Syria's constitution court on Monday cleared two candidates who will stand against President Bashar al-Assad in upcoming presidential elections in the war-torn country. One of the candidates is a former minister while the other is a member of Damascus tolerated opposition in the country.

Constitution court's president declared the candidature in a press conference broadcast.

The Assad-appointed body approved only three out of 51 applications to stand in the May 26 ballot, among them the 55-year-old president himself, widely expected to win a fouth mandate.

Abdallah Salloum Abdallah, a state minister from 2016 to 2020, had been approved to run for president.

The third candidate was named as Mahmoud Marei, a member of the so-called "tolerated opposition" long described by exiled opposition leaders as an extension of the regime.

All 48 other applications were ruled out for "failing to meet constitutional and legal requirements", the court president said without elaborating.
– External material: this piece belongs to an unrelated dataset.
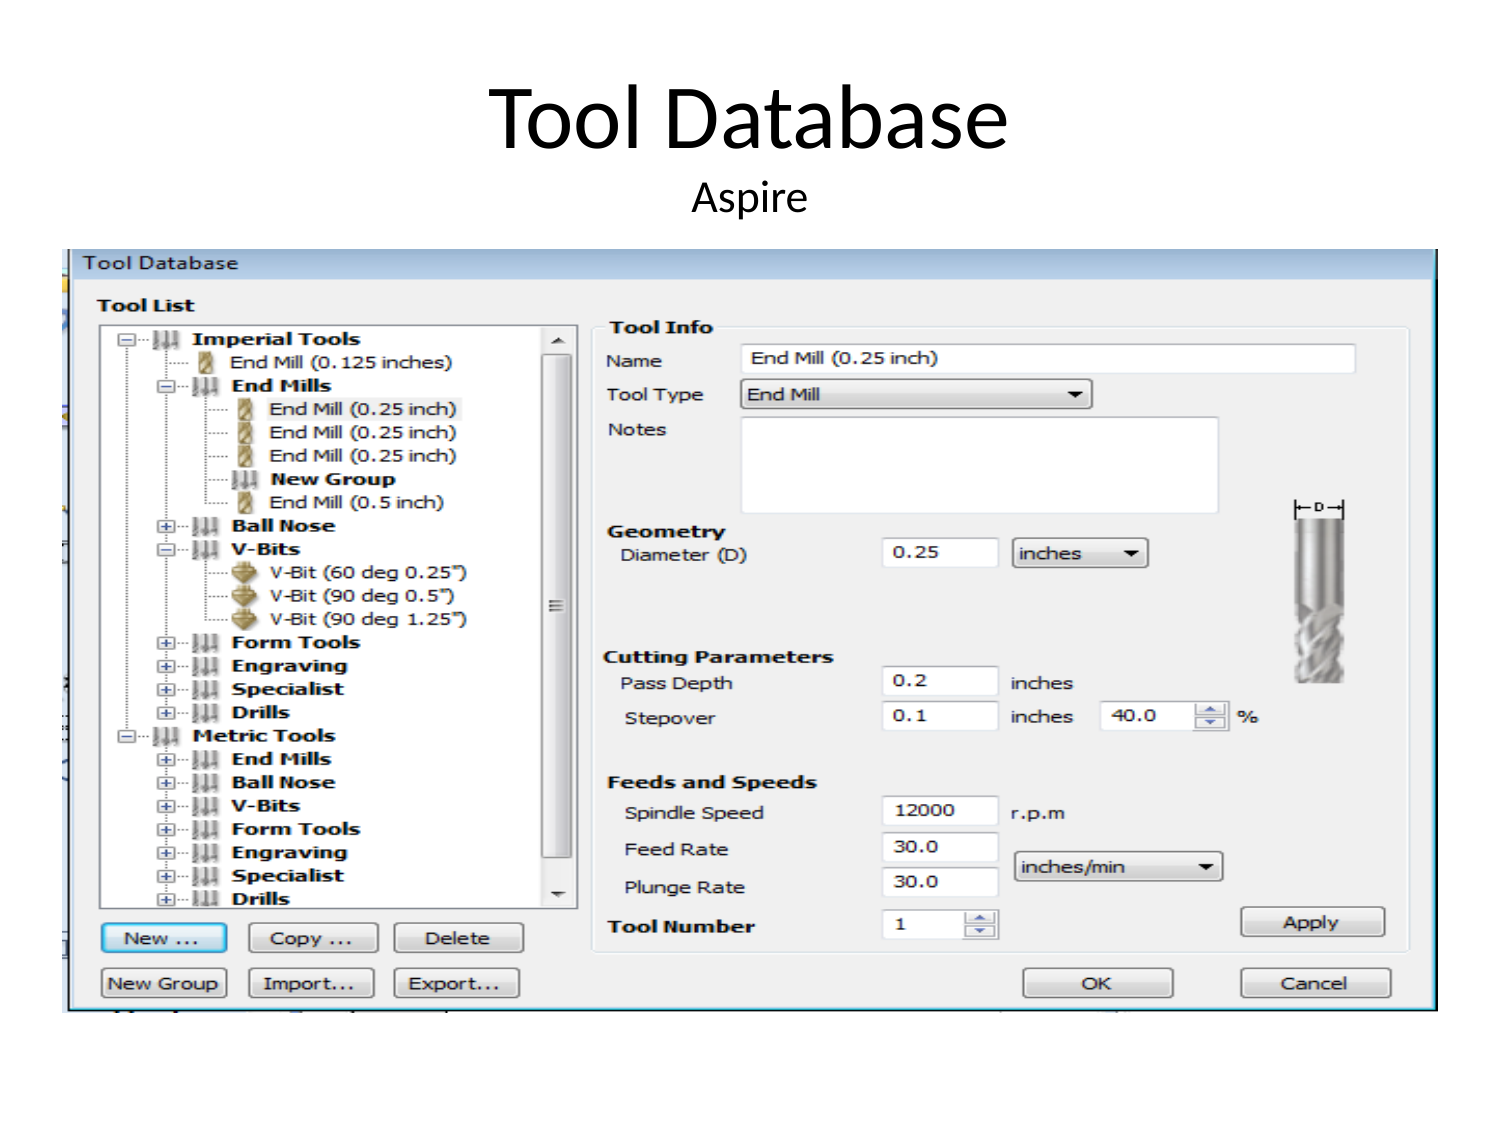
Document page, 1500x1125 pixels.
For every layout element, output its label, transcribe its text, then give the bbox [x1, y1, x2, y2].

title Tool Database Aspire [75, 45, 1425, 233]
picture [62, 249, 1438, 1013]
They have until May 7 to appeal.

Applicants needed to win support from 35 Members of Parliament each of whom was allowed to back just one candidate.

Exiled opposition members are de facto ruled out by an electoral law that stipulates candidates must have lived in Syria continuously for at least the past decade.

The election will be the second since the start of a decade-long conflict that has killed over 388,000 people and forced more than half of Syria's pre-war population from their homes.

Damascus has invited lawmakers from allied countries such Russia, Iran, China, Venezuela and Cuba to observe the electoral process.

In New York, Western members of the UN Security Council, led by the United States, France and Britain, on Wednesday rejected the outcome of the May 26 poll in advance, a position denounced by Russia as "unacceptable".